PRZYTOCZONY FRAGMENT:
-
lalunia
Re: Orzechy piorące
no jasne,tylko żeby były suche żeby nie zapleśniały,tak mozna sobie zbierać takie łupinki zużyte do innych czynności niż pranie.ja robię tak: mam woreczek dodatkowy i do niego wkładam łupiny zużyte w praniu,ten woreczek lezy zawsze na umywalce w pogotowiu,żeby nim przemyć umywalkę (a musze to robić codziennie, bo dziewczyny z podwórka wracają i chlapią mi całą łazienkę-przecieram umywalkę, kran, płytki nad nią). system jest spoko biorąc pod uwagę fakt,że dzieci lubią pomoczyc ręce pod kranem i używanie chemii tam nie bardzo mi sie widzi.do wyschnięcia woreczek rozwiązuję,ale lezy cały czas na umywalce.

PODANE INFORMACJE:
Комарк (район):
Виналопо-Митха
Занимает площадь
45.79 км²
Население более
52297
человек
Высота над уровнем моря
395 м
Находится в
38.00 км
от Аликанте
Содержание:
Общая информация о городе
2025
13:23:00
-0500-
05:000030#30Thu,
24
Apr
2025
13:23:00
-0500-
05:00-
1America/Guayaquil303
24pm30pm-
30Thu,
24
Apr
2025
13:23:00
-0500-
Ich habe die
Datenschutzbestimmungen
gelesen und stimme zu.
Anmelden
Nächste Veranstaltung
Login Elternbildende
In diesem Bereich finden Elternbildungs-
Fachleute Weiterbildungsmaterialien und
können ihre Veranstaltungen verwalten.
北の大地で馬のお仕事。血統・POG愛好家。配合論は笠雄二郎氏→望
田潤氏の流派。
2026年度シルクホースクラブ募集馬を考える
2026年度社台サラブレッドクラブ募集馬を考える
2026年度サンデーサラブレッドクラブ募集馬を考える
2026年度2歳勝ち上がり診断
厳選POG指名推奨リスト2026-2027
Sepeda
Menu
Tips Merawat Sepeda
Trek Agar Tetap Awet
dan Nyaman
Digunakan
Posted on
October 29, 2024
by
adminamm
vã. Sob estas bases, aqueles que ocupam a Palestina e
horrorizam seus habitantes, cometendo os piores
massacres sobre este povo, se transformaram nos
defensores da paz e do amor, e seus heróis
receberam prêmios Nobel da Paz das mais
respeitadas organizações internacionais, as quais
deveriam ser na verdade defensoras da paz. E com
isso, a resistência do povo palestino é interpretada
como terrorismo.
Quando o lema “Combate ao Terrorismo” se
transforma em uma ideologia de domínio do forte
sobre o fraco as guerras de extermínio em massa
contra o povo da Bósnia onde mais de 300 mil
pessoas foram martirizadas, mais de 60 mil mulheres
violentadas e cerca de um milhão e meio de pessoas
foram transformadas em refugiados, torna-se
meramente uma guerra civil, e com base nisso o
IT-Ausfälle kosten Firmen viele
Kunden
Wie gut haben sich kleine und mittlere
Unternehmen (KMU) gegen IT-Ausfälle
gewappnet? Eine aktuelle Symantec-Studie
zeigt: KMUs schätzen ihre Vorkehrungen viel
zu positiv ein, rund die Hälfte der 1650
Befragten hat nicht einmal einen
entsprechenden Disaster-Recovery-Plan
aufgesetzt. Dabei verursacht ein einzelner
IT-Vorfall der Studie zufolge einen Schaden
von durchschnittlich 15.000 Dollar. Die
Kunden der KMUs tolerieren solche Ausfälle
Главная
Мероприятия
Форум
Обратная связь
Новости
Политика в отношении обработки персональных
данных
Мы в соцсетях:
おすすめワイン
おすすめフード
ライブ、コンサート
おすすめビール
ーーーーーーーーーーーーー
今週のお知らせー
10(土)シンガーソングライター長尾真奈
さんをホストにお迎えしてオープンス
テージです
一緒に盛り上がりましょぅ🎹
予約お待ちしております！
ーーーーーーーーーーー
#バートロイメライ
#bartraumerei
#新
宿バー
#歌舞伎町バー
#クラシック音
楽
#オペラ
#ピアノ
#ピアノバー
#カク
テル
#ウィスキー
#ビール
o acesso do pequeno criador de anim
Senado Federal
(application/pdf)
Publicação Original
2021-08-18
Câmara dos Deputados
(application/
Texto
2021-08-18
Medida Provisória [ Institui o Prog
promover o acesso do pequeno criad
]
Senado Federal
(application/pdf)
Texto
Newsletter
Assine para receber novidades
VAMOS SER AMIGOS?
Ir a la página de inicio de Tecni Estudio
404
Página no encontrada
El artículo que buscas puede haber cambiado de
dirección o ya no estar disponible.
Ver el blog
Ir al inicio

ZADANIE:
Gdzie, według wpisu o orzechach piorących, cały czas leży woreczek ze zużytymi łupinami?

ROZWIĄZANIE ZADANIA:
Woreczek cały czas leży na umywalce.